Standard Chartered Signs Up with IBM-Maersk Blockchain Shipping Platform
TradeLens, the blockchain based platform easing shipping activities across the globe, has enrolled Standard Chartered as its first bank member.
The platform was developed by IBM and Danish logistics enterprise Maersk. The London-based bank issued the update three days ago, with international trade chief, Michael Spiegel, pointing out that digital ecosystems such as TradeLens have the capability to foster sustainability plan of several stakeholders in global trade.
TradeLens, initially rolled out by IBM and Maersk in April 2018, is a worldwide supply chain solution with emphasis on containerized freight and logistics.
The company is run by offering standards-derived open APIs that facilitate supply chain info to be unalterably traced and given access through a permissioned blockchain.
As a partaking organization, Standard Chartered shall verify the veracity of shipments in real-time utilizing records safely shared between organizations in the network.
In addition to the first bank enrolled earlier this week, TradeLens has over 150 members including global port and terminal handlers, intermodal providers, ocean carriers, freight forwarders, customers authorities, government bodies, logistics companies and cargo owners.

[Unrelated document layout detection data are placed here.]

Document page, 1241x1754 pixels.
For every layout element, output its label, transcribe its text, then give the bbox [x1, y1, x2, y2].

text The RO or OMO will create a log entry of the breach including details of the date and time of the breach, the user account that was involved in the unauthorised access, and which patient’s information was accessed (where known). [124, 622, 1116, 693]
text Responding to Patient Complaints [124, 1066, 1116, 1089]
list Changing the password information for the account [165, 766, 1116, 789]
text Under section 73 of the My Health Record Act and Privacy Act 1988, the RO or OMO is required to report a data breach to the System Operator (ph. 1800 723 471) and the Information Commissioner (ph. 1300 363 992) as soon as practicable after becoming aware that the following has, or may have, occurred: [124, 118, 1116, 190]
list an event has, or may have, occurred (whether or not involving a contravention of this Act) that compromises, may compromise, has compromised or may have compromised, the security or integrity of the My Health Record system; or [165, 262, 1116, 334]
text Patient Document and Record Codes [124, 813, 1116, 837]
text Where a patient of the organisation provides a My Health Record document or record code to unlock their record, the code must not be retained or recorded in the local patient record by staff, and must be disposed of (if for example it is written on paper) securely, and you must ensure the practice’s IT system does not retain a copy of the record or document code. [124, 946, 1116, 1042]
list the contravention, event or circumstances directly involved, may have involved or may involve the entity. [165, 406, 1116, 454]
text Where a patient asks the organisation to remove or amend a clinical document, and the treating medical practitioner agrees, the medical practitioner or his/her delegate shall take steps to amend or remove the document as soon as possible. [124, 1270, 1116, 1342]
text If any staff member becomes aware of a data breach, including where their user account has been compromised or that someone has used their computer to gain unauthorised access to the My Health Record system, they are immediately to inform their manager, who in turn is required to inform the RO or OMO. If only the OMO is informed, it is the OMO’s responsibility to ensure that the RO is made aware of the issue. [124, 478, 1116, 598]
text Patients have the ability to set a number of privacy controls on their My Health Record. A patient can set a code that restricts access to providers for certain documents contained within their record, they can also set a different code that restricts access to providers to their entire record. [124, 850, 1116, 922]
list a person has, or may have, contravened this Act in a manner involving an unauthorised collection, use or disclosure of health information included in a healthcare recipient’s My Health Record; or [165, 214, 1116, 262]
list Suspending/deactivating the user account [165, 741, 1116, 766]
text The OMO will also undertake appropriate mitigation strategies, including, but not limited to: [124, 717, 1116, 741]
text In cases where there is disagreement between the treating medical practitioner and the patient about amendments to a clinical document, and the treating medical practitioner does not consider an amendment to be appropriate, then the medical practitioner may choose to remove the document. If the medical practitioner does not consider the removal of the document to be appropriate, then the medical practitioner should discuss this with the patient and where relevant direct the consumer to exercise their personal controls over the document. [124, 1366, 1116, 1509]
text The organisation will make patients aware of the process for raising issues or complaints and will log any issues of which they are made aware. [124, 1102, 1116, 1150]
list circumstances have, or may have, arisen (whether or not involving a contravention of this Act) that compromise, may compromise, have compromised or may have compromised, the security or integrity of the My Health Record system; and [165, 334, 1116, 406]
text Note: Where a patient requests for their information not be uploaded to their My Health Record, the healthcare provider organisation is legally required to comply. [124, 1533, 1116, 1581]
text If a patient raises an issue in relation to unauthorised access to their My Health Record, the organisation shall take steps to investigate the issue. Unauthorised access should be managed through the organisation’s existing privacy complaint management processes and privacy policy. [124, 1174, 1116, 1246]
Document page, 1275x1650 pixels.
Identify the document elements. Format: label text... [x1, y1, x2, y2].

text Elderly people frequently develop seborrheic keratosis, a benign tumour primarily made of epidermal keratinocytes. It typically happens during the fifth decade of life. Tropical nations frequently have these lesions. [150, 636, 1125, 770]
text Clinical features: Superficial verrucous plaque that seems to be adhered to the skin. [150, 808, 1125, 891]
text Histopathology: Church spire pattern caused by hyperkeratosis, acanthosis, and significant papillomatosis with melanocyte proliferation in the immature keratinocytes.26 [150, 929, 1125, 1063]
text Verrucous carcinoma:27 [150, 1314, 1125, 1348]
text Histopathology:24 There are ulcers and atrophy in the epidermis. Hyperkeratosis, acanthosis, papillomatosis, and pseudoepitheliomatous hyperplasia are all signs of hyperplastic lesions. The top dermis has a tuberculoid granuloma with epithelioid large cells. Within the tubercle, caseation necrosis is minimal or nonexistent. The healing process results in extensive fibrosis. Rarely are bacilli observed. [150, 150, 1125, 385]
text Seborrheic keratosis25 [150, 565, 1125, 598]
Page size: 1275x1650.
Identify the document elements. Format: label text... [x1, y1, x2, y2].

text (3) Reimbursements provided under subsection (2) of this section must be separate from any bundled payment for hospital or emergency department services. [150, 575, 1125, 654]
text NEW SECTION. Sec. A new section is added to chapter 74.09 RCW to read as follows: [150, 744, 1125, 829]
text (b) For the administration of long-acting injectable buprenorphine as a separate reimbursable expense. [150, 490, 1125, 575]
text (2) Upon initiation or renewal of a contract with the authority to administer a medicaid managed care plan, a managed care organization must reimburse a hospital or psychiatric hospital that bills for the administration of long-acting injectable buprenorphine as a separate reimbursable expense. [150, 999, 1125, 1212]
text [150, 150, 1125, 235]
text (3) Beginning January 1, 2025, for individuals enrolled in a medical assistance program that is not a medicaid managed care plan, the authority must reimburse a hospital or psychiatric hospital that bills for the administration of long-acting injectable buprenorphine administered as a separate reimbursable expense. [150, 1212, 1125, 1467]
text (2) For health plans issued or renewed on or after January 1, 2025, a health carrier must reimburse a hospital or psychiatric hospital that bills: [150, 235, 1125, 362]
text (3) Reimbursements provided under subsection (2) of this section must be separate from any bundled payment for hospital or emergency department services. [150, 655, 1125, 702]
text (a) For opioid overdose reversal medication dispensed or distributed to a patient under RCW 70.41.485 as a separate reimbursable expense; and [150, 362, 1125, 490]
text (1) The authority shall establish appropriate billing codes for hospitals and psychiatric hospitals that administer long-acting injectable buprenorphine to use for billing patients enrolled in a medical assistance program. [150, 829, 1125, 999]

As of date, the platform has handled data of more than 15 million containers across the globe, recording hundreds of thousands of supply chain activities and several thousands of records every week.
Along with blockchain, TradeLens utilizes the Internet of Things (IoT) and sensor info for the tracking of a series of parameters, from temperature control to container weight.
Aarthi Fernandez, COO of Standard Chartered trade for Singapore and South East Asia, and international head of trade operations, explained the complexities of international trade:
“The trade ecosystem has complex processes, slow turnaround times, high paper-based manual documentation and limited connectivity between the various parties involved and it remains a major pain point in the centuries-old trade finance industry.”
Last month, Indonesia’s customs became the 11th member of TradeLens consortium. Other members of the TradeLens consortium include custom authorities from Azerbaijan, Thailand and Canada, among others.
In the same month, the US Federal Maritime Commission had given an antitrust clearance to five US based members of Tradelens consortium to share info regarding the US supply chain activities.